“I know enough about myself to see that I’m not like that. And what results? That any glimpse of truth is condemned as rotten, abnormal, pathological. For the movies are only a glowing example of a spirit that corrupts everything. Why, if a novelist were to take any man alive—I don’t say me, but somebody better—Jimmy Prout, for instance—and tell the whole truth about him, the ghastly things he did and the ghastlier ones he wanted to do but didn’t dare, what a row there’d be! The reviewers would call the book abominable, the hero a hopeless rotter, though every one of them has done or wanted to do things just as bad. A movie world, Mrs. Latimer! No truth in it!”
“Yes,” she said, “no doubt. I’d like it different, honester. But what harm does the pretence do? It even sets a standard of a sort, doesn’t it?”
“What harm?” he cried. “Why, it makes people shocked at German atrocities, as though they were sins committed by some alien inhuman monsters. Down with Prussianism? As much as you like! I’m glad we beat the Germans. So far, so good. But how about the Prussianism in ourselves? A movie world! A smug, lying, movie world!”
“But there is kindliness in it, too,” she said wistfully, “and generosity. I’ve met them both.”

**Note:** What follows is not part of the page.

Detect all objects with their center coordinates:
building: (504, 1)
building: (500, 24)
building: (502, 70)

“Yes,” Stacey assented somberly, “there is—in sudden impulses, more frequent, I’ll even concede, than these passing gusts of bestiality. But, so far as I can see, there’s only one real force, one motive, in life, that stays on and on and never dies. Greed!” he concluded fiercely.

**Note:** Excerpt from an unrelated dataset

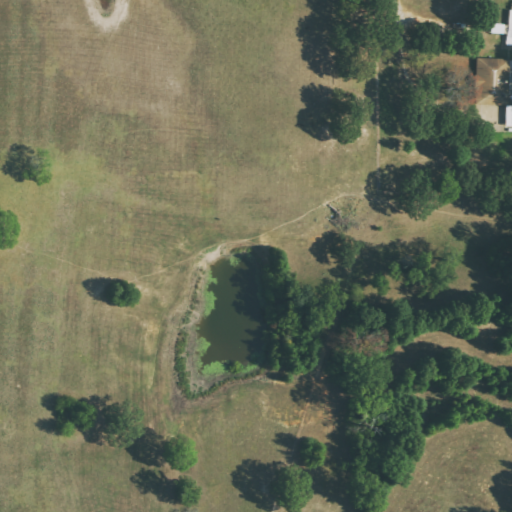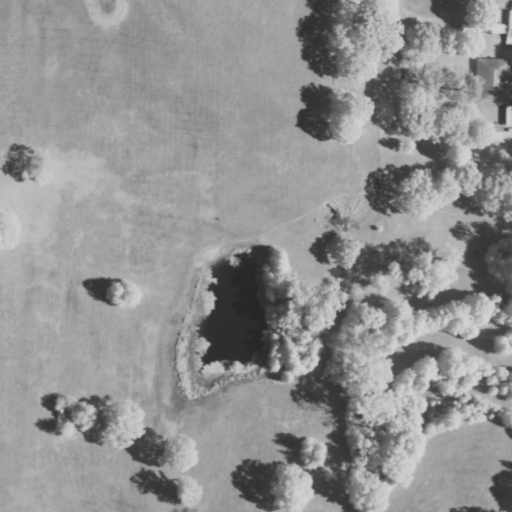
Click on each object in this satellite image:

Mrs. Latimer gazed at him for a moment in silence.
“And still you don’t see it all,” she said at last very gently. “You won’t look deeply enough into yourself. If you did you’d see the splendid spectacle of the human soul fighting all this that you describe—and without quarter, dear Stacey, as long as you have breath in you. Has your hatred of greed and lies no significance?”

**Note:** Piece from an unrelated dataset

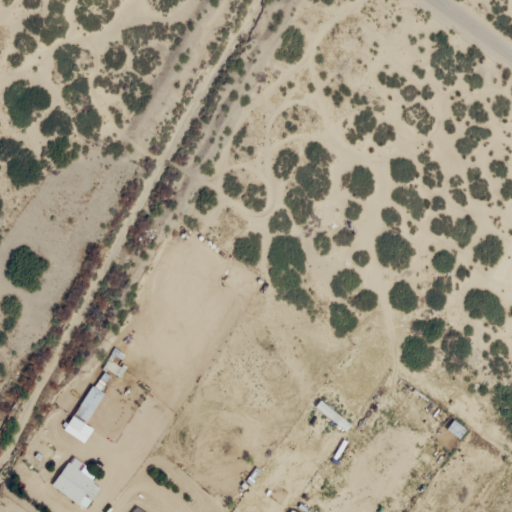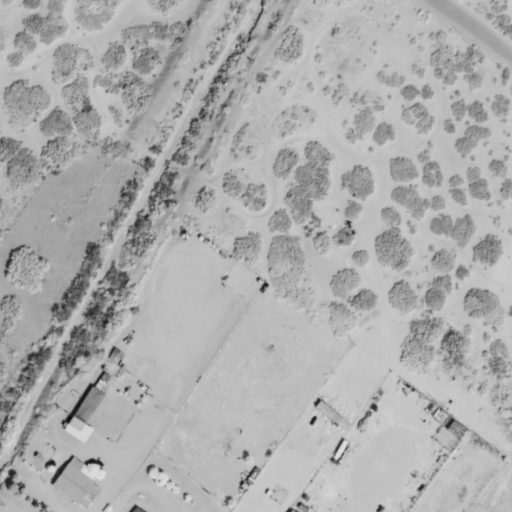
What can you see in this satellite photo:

“I don’t know,” he replied, drawing his hand across his forehead. “And I don’t see that I’m doing any splendid fighting. I don’t know what to fight. I merely fume impotently.” But the wild look of pain had disappeared from his eyes.
He fell to wondering about his companion. No optimist, surely. Doubtful of most things, but sweet and mellow in her skepticism. How had she attained such serenity?
“You must know Catherine, my friend Philip Blair’s wife,” he said suddenly. “You will like her, and she you. There’s truth in the hearts of both of you, and yet you’re different, somehow.”